Suwałki
– Gdyby nie lekarze z Białorusi i Ukrainy moglibyśmy zamknąć szpital i tyle – mówił na ostatniej sesji Rady Miasta Suwałki Józef Wołyniec ze Szpitala Wojewódzkiego w Suwałkach.
Lekarz wystąpił w punkcie dotyczącym aktualnej sytuacji zdrowotnej w Suwałkach, a radni pytali między innymi o kolejki do lekarzy specjalistów.
Dobrych wieści przedstawiciel szpitala nie miał. Jak się okazuje czas oczekiwania na przyjęcie w poradni diabetologicznej to około roku. Zaznaczył, że w przypadku schorzeń wymagających pomocy takiego specjalisty, to jeszcze nie problem. Większa kolejka jest do kardiologów. Lista oczekujących liczy 1200 osób. Niewiele lepsza sytuacja jest w przypadku kilku innych poradni. Powodem jest brak lekarzy. Jak dodał Józef Wołyniec, placówka na Szpitalny Oddział Ratunkowy ściąga lekarzy z Olsztyna, Kętrzyna, czy Białegostoku. Zaznaczył, że podobny problem mają szpitale z całej Polski. Dodał też, że szpital oferuje dobre warunki, a płace są niezłe.

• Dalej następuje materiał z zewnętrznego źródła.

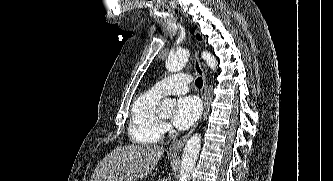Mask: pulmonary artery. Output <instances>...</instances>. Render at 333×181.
I'll list each match as a JSON object with an SVG mask.
<instances>
[{"instance_id": "obj_1", "label": "pulmonary artery", "mask_w": 333, "mask_h": 181, "mask_svg": "<svg viewBox=\"0 0 333 181\" xmlns=\"http://www.w3.org/2000/svg\"><path fill=\"white\" fill-rule=\"evenodd\" d=\"M191 78L187 74H177L164 78L156 83L152 91L159 96L167 94L181 95L187 92V84Z\"/></svg>"}]
</instances>
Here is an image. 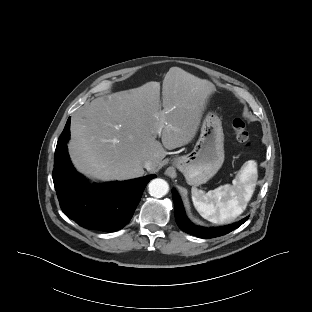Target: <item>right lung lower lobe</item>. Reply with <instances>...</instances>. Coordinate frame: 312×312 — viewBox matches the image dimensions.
<instances>
[{
    "label": "right lung lower lobe",
    "mask_w": 312,
    "mask_h": 312,
    "mask_svg": "<svg viewBox=\"0 0 312 312\" xmlns=\"http://www.w3.org/2000/svg\"><path fill=\"white\" fill-rule=\"evenodd\" d=\"M70 117L57 142L53 182L63 213L86 229L114 232L131 220L147 183L156 175L90 185L73 168L67 152Z\"/></svg>",
    "instance_id": "98d812e1"
}]
</instances>
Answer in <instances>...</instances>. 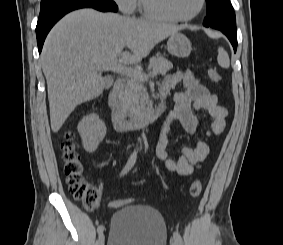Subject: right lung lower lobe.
Wrapping results in <instances>:
<instances>
[{"label": "right lung lower lobe", "instance_id": "1", "mask_svg": "<svg viewBox=\"0 0 283 245\" xmlns=\"http://www.w3.org/2000/svg\"><path fill=\"white\" fill-rule=\"evenodd\" d=\"M80 8H94L102 12H116L118 10L117 5L112 0H72L40 10L36 27L39 53L53 25L68 12Z\"/></svg>", "mask_w": 283, "mask_h": 245}]
</instances>
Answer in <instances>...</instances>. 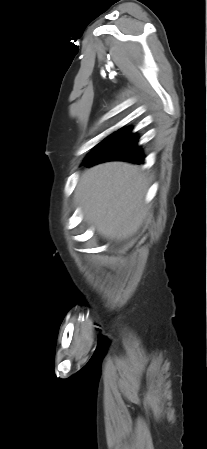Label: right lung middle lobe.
I'll return each instance as SVG.
<instances>
[{
    "mask_svg": "<svg viewBox=\"0 0 207 449\" xmlns=\"http://www.w3.org/2000/svg\"><path fill=\"white\" fill-rule=\"evenodd\" d=\"M120 130L114 132L113 134L109 135L107 138H105L102 142H100L95 149L87 156L86 159L93 156L95 153H97L110 139H112L115 135L119 133Z\"/></svg>",
    "mask_w": 207,
    "mask_h": 449,
    "instance_id": "1",
    "label": "right lung middle lobe"
}]
</instances>
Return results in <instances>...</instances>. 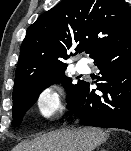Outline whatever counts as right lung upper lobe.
<instances>
[{
    "instance_id": "right-lung-upper-lobe-1",
    "label": "right lung upper lobe",
    "mask_w": 131,
    "mask_h": 151,
    "mask_svg": "<svg viewBox=\"0 0 131 151\" xmlns=\"http://www.w3.org/2000/svg\"><path fill=\"white\" fill-rule=\"evenodd\" d=\"M131 32V10L124 0H62L28 27L14 89L38 76L66 67L68 50L90 56Z\"/></svg>"
}]
</instances>
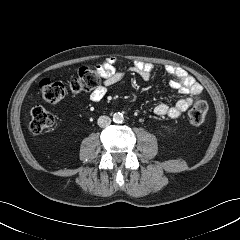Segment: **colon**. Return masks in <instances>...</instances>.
Here are the masks:
<instances>
[{"label":"colon","instance_id":"1","mask_svg":"<svg viewBox=\"0 0 240 240\" xmlns=\"http://www.w3.org/2000/svg\"><path fill=\"white\" fill-rule=\"evenodd\" d=\"M100 85L99 72L90 66L81 67L76 76L67 81L43 79L39 90L42 98L49 103H56L69 92L78 94L89 92ZM207 103L202 97H197L189 111V120L199 126L204 123L207 115ZM55 117L45 108L36 106L31 110L29 128L34 133H40L54 126Z\"/></svg>","mask_w":240,"mask_h":240}]
</instances>
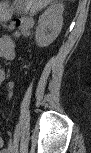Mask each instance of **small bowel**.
I'll return each mask as SVG.
<instances>
[{
    "instance_id": "obj_1",
    "label": "small bowel",
    "mask_w": 91,
    "mask_h": 153,
    "mask_svg": "<svg viewBox=\"0 0 91 153\" xmlns=\"http://www.w3.org/2000/svg\"><path fill=\"white\" fill-rule=\"evenodd\" d=\"M27 35L28 34V30L27 31H24V30H21L20 33H16V35ZM1 54L3 55V57L5 58H9L13 55V42L10 43L9 45H3L1 46ZM0 79L1 80H4L5 79V74L4 73H0ZM12 86L10 85V88ZM13 96V93L12 91L10 90L8 93H7V98L8 99H11ZM8 136H9V145L8 147L4 148L2 151L4 153H10L12 152V138H11V133L8 131L7 132Z\"/></svg>"
}]
</instances>
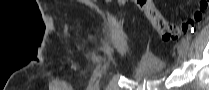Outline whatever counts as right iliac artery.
<instances>
[{
	"mask_svg": "<svg viewBox=\"0 0 209 90\" xmlns=\"http://www.w3.org/2000/svg\"><path fill=\"white\" fill-rule=\"evenodd\" d=\"M96 77H97V69L94 71V73L91 77L90 84H89V89H92L91 87H92L94 81L96 80Z\"/></svg>",
	"mask_w": 209,
	"mask_h": 90,
	"instance_id": "1",
	"label": "right iliac artery"
}]
</instances>
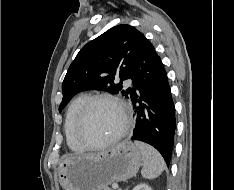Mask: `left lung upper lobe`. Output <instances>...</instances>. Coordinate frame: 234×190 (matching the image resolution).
I'll return each instance as SVG.
<instances>
[{"label":"left lung upper lobe","mask_w":234,"mask_h":190,"mask_svg":"<svg viewBox=\"0 0 234 190\" xmlns=\"http://www.w3.org/2000/svg\"><path fill=\"white\" fill-rule=\"evenodd\" d=\"M144 35L134 27L114 26L87 43L71 63L62 85L61 111L71 98L84 90L97 89L129 97L132 88L123 89L126 79H134L140 43ZM120 79L119 83H115Z\"/></svg>","instance_id":"1"}]
</instances>
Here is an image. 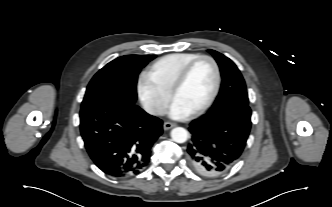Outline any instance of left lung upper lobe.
Here are the masks:
<instances>
[{
  "mask_svg": "<svg viewBox=\"0 0 332 207\" xmlns=\"http://www.w3.org/2000/svg\"><path fill=\"white\" fill-rule=\"evenodd\" d=\"M209 52L217 61L222 76L220 92L210 111L230 104L248 105L245 81L237 66L223 54L214 50H209Z\"/></svg>",
  "mask_w": 332,
  "mask_h": 207,
  "instance_id": "1",
  "label": "left lung upper lobe"
}]
</instances>
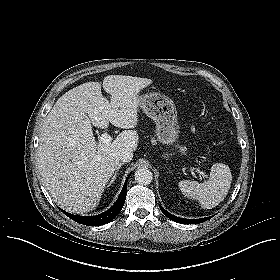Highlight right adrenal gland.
Instances as JSON below:
<instances>
[{
  "label": "right adrenal gland",
  "mask_w": 280,
  "mask_h": 280,
  "mask_svg": "<svg viewBox=\"0 0 280 280\" xmlns=\"http://www.w3.org/2000/svg\"><path fill=\"white\" fill-rule=\"evenodd\" d=\"M123 164H124V163H119V165L117 166L115 172L113 173V176H112V178H111V180H110L108 186H111V185L115 182V180H116L117 177H118V176H117V175H118V172H119V170H120V168H121V166H122Z\"/></svg>",
  "instance_id": "obj_1"
}]
</instances>
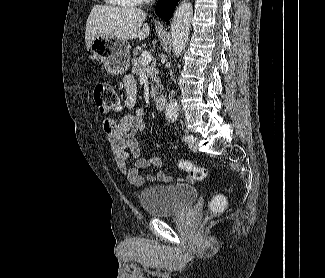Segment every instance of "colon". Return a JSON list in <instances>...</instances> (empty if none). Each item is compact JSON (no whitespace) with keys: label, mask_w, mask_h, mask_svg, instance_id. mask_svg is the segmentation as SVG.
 I'll return each mask as SVG.
<instances>
[{"label":"colon","mask_w":325,"mask_h":278,"mask_svg":"<svg viewBox=\"0 0 325 278\" xmlns=\"http://www.w3.org/2000/svg\"><path fill=\"white\" fill-rule=\"evenodd\" d=\"M93 98L96 107L104 114H113L122 110V101L114 87L108 82L98 83L93 92ZM179 169L188 174L191 180L201 181L208 176L206 167L197 166L185 160L177 162ZM226 204V198L222 194H216L210 202V210L212 213L220 212Z\"/></svg>","instance_id":"colon-1"}]
</instances>
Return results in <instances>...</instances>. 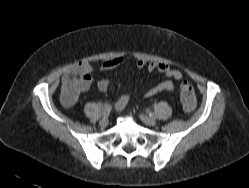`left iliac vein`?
<instances>
[{"instance_id":"4c4485c4","label":"left iliac vein","mask_w":249,"mask_h":188,"mask_svg":"<svg viewBox=\"0 0 249 188\" xmlns=\"http://www.w3.org/2000/svg\"><path fill=\"white\" fill-rule=\"evenodd\" d=\"M141 120L149 126H155L156 125V120L154 118H151L146 115H140Z\"/></svg>"}]
</instances>
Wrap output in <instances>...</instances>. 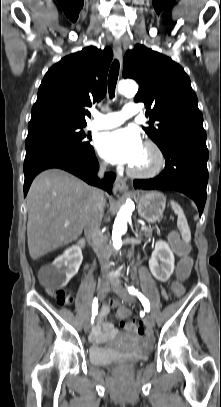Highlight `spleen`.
<instances>
[{
    "instance_id": "obj_1",
    "label": "spleen",
    "mask_w": 221,
    "mask_h": 407,
    "mask_svg": "<svg viewBox=\"0 0 221 407\" xmlns=\"http://www.w3.org/2000/svg\"><path fill=\"white\" fill-rule=\"evenodd\" d=\"M171 206L175 214L178 216L177 227L181 232L182 239L188 243L191 240V232L185 214L178 203L171 201Z\"/></svg>"
}]
</instances>
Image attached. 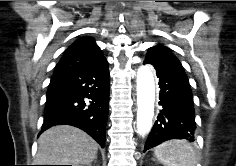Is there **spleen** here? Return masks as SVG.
Masks as SVG:
<instances>
[{
  "mask_svg": "<svg viewBox=\"0 0 236 166\" xmlns=\"http://www.w3.org/2000/svg\"><path fill=\"white\" fill-rule=\"evenodd\" d=\"M154 153L165 166H196L197 163L193 147L184 140L166 141Z\"/></svg>",
  "mask_w": 236,
  "mask_h": 166,
  "instance_id": "3e777b00",
  "label": "spleen"
}]
</instances>
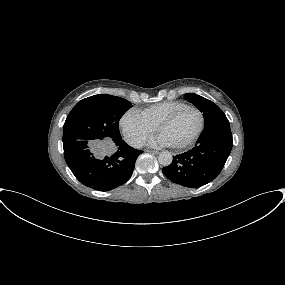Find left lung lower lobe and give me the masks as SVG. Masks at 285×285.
Returning a JSON list of instances; mask_svg holds the SVG:
<instances>
[{"mask_svg": "<svg viewBox=\"0 0 285 285\" xmlns=\"http://www.w3.org/2000/svg\"><path fill=\"white\" fill-rule=\"evenodd\" d=\"M197 143L193 149L176 155L169 166L162 168L172 182L197 188L219 175L233 145L229 121L205 125Z\"/></svg>", "mask_w": 285, "mask_h": 285, "instance_id": "obj_1", "label": "left lung lower lobe"}]
</instances>
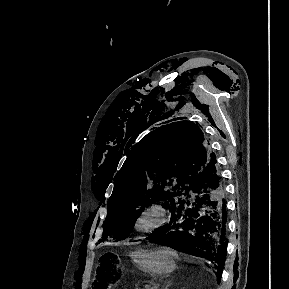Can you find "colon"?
<instances>
[{"label": "colon", "instance_id": "obj_1", "mask_svg": "<svg viewBox=\"0 0 289 289\" xmlns=\"http://www.w3.org/2000/svg\"><path fill=\"white\" fill-rule=\"evenodd\" d=\"M121 268L110 253L102 255L99 261L92 289H112L118 284Z\"/></svg>", "mask_w": 289, "mask_h": 289}]
</instances>
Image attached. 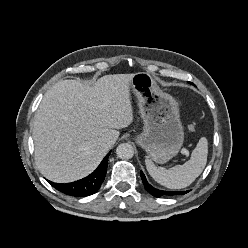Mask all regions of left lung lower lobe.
<instances>
[{"label":"left lung lower lobe","mask_w":248,"mask_h":248,"mask_svg":"<svg viewBox=\"0 0 248 248\" xmlns=\"http://www.w3.org/2000/svg\"><path fill=\"white\" fill-rule=\"evenodd\" d=\"M141 178L144 184L145 189L153 196L155 197H161V196H173V195H180V194H185L188 191H164V190H159L154 187H152L146 180V177L144 173L141 171Z\"/></svg>","instance_id":"1"}]
</instances>
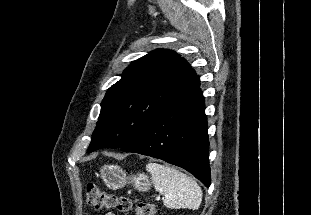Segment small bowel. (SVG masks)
<instances>
[{"instance_id":"small-bowel-1","label":"small bowel","mask_w":311,"mask_h":215,"mask_svg":"<svg viewBox=\"0 0 311 215\" xmlns=\"http://www.w3.org/2000/svg\"><path fill=\"white\" fill-rule=\"evenodd\" d=\"M105 215H116L114 212H107Z\"/></svg>"}]
</instances>
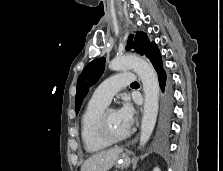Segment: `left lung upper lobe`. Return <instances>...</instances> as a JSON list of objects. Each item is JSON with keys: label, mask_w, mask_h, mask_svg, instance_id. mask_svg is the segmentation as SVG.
I'll use <instances>...</instances> for the list:
<instances>
[{"label": "left lung upper lobe", "mask_w": 223, "mask_h": 171, "mask_svg": "<svg viewBox=\"0 0 223 171\" xmlns=\"http://www.w3.org/2000/svg\"><path fill=\"white\" fill-rule=\"evenodd\" d=\"M154 42H150L146 33L136 32V35H130L126 49H134L135 52L146 55ZM105 67V58L101 57L91 61L80 74L77 81V91L75 98L76 114L79 112L82 101L87 95L89 88L94 85L102 75Z\"/></svg>", "instance_id": "1"}]
</instances>
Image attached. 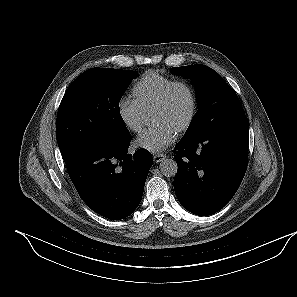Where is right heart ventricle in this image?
Here are the masks:
<instances>
[{
  "mask_svg": "<svg viewBox=\"0 0 297 297\" xmlns=\"http://www.w3.org/2000/svg\"><path fill=\"white\" fill-rule=\"evenodd\" d=\"M175 80L154 71L146 72L132 87L134 100L146 113L152 109L164 90Z\"/></svg>",
  "mask_w": 297,
  "mask_h": 297,
  "instance_id": "obj_1",
  "label": "right heart ventricle"
}]
</instances>
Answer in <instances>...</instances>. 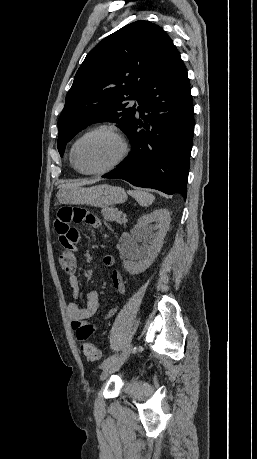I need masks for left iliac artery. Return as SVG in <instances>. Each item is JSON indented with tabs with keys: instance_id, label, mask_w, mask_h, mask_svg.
I'll return each mask as SVG.
<instances>
[{
	"instance_id": "44dca946",
	"label": "left iliac artery",
	"mask_w": 257,
	"mask_h": 459,
	"mask_svg": "<svg viewBox=\"0 0 257 459\" xmlns=\"http://www.w3.org/2000/svg\"><path fill=\"white\" fill-rule=\"evenodd\" d=\"M117 358L116 355H112V356H109L108 358H106L102 364H101V368H105L106 366H108L109 364H111L115 359Z\"/></svg>"
}]
</instances>
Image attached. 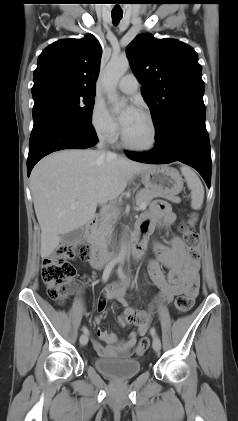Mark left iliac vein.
I'll use <instances>...</instances> for the list:
<instances>
[{"label": "left iliac vein", "mask_w": 238, "mask_h": 421, "mask_svg": "<svg viewBox=\"0 0 238 421\" xmlns=\"http://www.w3.org/2000/svg\"><path fill=\"white\" fill-rule=\"evenodd\" d=\"M152 346H153V349H154L156 352H159V351H160V349H161V342H160V339H159V338H157V337H154V338H153V343H152Z\"/></svg>", "instance_id": "4c4485c4"}]
</instances>
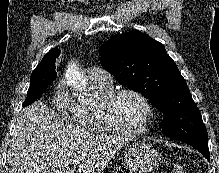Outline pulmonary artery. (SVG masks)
I'll return each instance as SVG.
<instances>
[{
	"label": "pulmonary artery",
	"mask_w": 219,
	"mask_h": 173,
	"mask_svg": "<svg viewBox=\"0 0 219 173\" xmlns=\"http://www.w3.org/2000/svg\"><path fill=\"white\" fill-rule=\"evenodd\" d=\"M88 77L91 82H99L103 84L112 83L111 74L101 67L90 68L88 70Z\"/></svg>",
	"instance_id": "1"
}]
</instances>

Sytuację ratują medycy z Ukrainy i Białorusi.
Czesław Renkiewicz, prezydent Suwałk zapowiada, że potrzebna będzie rozmowa z dyrektorem, bo liczby, które podał lekarz wymagają reakcji samorządu.
– Musimy porozmawiać. Czasami, jak nie wiadomo o co chodzi, to chodzi o pieniądze – powiedział Radiu 5 prezydent.